After a break to rearrange the stage, the percussionists returned for one of Kotík’s pieces, In Four Parts (3, 6 & 11 for John Cage). It’s an ambitious work that ranges from tender vibraphone lines to a grand cacophony of cymbals and drums, with an interesting internal structure but perhaps not enough variety to sustain its length.

The ensemble spread out for Cage’s Concert for Piano and Orchestra, with four of the players sitting in the audience. Done right, the piece sounds as revolutionary now as it did 50 years ago, manipulating both space and time, and employing notation that gives the musicians a lot of latitude in determining the volume and duration of notes. The conductor’s job, according to Cage’s instructions, is to act as a “living chronometer,” setting not a tempo but an overall time framework.
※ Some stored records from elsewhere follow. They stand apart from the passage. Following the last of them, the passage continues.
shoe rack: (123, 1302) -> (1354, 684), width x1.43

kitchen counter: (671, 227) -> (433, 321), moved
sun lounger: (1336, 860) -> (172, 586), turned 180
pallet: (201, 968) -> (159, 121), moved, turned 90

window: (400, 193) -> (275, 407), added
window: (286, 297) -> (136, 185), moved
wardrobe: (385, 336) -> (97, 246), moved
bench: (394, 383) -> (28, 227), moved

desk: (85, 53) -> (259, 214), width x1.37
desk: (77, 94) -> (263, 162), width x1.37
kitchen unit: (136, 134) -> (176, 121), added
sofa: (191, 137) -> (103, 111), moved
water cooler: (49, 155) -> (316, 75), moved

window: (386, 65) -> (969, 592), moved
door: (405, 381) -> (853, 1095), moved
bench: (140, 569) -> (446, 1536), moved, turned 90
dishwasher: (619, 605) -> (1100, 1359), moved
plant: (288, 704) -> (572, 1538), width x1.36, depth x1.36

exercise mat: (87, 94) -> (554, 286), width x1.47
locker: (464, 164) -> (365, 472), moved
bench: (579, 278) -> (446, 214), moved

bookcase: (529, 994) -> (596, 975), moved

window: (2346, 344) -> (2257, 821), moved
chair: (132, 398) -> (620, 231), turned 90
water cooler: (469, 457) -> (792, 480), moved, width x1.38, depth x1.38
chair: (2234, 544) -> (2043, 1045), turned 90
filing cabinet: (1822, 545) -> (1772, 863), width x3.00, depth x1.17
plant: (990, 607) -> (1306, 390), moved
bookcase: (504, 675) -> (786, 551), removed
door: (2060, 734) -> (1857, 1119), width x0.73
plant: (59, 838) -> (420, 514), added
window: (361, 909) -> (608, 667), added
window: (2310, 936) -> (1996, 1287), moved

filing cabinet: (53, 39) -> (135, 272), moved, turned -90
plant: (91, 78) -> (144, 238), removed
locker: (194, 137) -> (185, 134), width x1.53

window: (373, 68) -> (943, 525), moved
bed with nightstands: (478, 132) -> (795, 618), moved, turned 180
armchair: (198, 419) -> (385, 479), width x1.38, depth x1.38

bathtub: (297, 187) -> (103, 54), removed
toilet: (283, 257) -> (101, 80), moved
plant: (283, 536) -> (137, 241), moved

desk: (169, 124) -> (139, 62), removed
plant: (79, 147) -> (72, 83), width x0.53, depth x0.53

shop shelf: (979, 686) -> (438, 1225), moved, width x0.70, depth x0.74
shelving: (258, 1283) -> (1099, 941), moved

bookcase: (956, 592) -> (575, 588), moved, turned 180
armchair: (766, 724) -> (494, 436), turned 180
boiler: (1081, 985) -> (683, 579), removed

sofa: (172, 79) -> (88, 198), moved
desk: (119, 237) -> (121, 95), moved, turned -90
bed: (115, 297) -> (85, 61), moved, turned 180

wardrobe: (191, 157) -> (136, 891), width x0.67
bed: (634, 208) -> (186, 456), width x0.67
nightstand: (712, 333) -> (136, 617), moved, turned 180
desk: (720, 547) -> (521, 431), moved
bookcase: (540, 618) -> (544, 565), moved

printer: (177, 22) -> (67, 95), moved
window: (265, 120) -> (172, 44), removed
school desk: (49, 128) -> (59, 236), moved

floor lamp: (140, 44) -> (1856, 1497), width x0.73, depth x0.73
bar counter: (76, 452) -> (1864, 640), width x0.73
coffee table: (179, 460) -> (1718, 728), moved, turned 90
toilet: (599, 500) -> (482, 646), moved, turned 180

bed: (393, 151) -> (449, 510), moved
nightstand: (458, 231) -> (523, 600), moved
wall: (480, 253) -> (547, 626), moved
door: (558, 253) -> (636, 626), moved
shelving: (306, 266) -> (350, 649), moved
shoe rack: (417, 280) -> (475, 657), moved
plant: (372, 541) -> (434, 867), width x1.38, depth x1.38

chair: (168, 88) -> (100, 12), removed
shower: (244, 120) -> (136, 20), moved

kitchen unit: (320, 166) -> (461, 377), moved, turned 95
Kotík looked more like a traffic cop than a traditional conductor in that mode, but he drew an outstanding performance from the ensemble, delicate and abstract, yet firmly grounded. The audience held its collective breath during the piece, then erupted in explosive applause and whistles when it ended.

Speaking of which, it was encouraging to see such a big turnout for such esoteric fare. Modern music is an acquired taste, and there are plenty of performances in Prague that are lucky to draw 20 people. The nearly full house at La Fabrika suggests that a larger audience is out there – and confirms the quality of the programming put together by Contempuls organizers Miroslav Pudlák and Petr Bakla, composers of note themselves. It will be interesting to see if they can sustain both the quality and the audience for the rest of the festival.